Making a Safe Haven

Rachel Chimits

World Challenge partners in Albania help one Roma woman with a disability find a new home after she was the victim of a crime.

The Roma community in Europe is often classified as the most economically depressed.

Unemployment, untreated medical issues and unforgiving living conditions are constant problems they must face. Those Roma with disabilities are dealt an even harsher hand.

Few resources were available for someone like Dorena. She’d been born with a severe speech impediment; speech therapy might have minimized it, but of course no such thing was available for a Roma woman.

If she wanted to communicate with anyone, she had to take her daughter with her. The little girl could translate her noises and gestures for others who would otherwise be too impatient to figure out Dorena’s pantomiming.

On the Edge of Survival

When Dorena fell desperately ill and took herself to the hospital, the doctors impatiently rushed through her examinations and then left her bedside. She was Roma; she couldn’t pay. Her three children were left by themselves while she was kept at the hospital, and she fearfully wondered if they were okay.  

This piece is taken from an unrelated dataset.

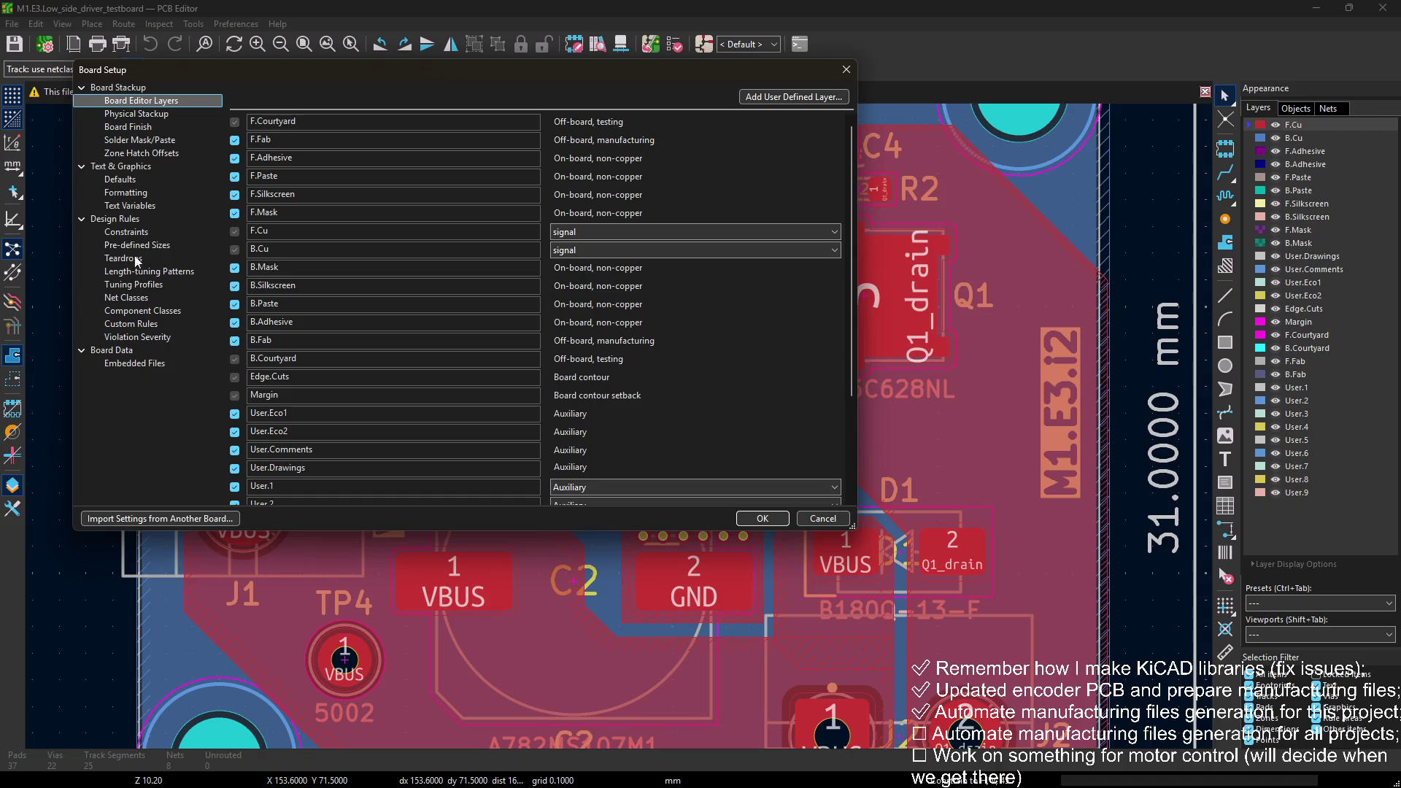
click(135, 206)
click(235, 494)
text(project_prefix)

Dorena gratefully left as soon as they would release her. As she approached her small shack, though, her stomach sank. The lone window was gone. The shanty door had been ripped away as well.

She scrambled up the step. Inside, she gasped then began, very quietly, to sob. Her home had been ransacked.

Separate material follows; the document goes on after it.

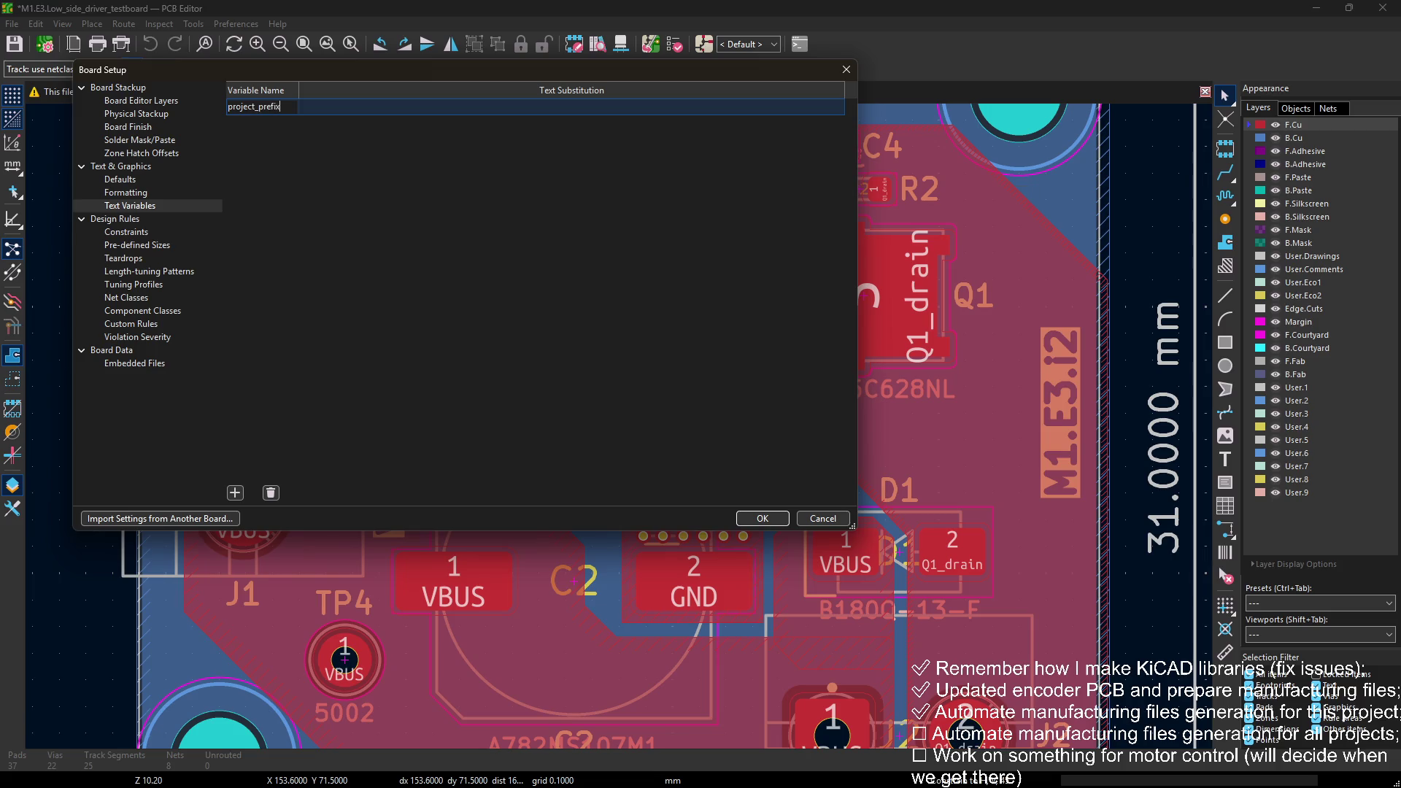
key(Tab)
text(M1.)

Her oldest daughter had fled with the younger two over to a neighbor who let them sleep on the floor. Their bed-mats, clothes, pots and even the little dirty rugs were all gone. All that had been left in the house was one tiny bag of rice, either out of God’s mercy or the thieves’ shame.

Dorena shuffled around the narrow, dark space, touching places where her few but beloved belongings had once been and trying to imagine the next few days. Who could she go to for help? Her neighbors were desperately poor and might very well be the ones who robbed her in the first place.

In a community constantly on the edge of survival, everyone was low on patience and pity.

The Victims of Crime

“Having a disability places you in the world's largest minority group.”

If we were to double the United States’ entire population, it would almost be the same number of people worldwide who are living with a disability, about 650 million.

Despite representing such a sizable portion of the human race, people with disabilities are one of the most vulnerable populations.

“The two-way link between poverty and disability creates a vicious circle,” notes Disabled World, a digital storehouse of research and studies for those with handicaps. “…people [with a disability] face barriers to the education, employment, and public services that can help them escape poverty.”

Those with disabilities are also far more likely to be the victims of violence, and they are “less likely to obtain police intervention, legal protection or preventive care. Women and girls with disabilities are particularly vulnerable to abuse.”

Dick Sobsey discovered that “individuals with disabilities are over four times as likely to be victims of crime as the non-disabled population” in his research on victimization risk rates and patterns of abuse and assault.

Not only are they more likely to be a target, but in her book Vulnerable, Canadian psychologist Charlene Senn noted a quiet but frightening aspect of nearly every case she was studying. “Even when the abuse is reported, the charges are rarely investigated when the victim is disabled.”

Finding an Advocate

With nothing but a bag of rice to her name, Dorena went to the local dump. She tugged out shirts from beneath abandoned tires and brushed glass off of torn sweaters. Plastic bags of trash she tore open to find any food that wasn’t too rotten.

She could make it a few more days with what she’d gathered, but her situation was still grim.

Fearful of her neighbors, Dorena went to the only other place she could think of where she might find help: church.

She occasionally received food from a church program run by World Challenge’s partners in Albania, and they were the last tattered thread of hope she had left. Several members of the church went back to her home with her and saw the ravaged interior.

They gave her some clean clothes and jackets for herself and the children. Then they set about helping her find a new home, one with power and heating so that her family would be okay next winter.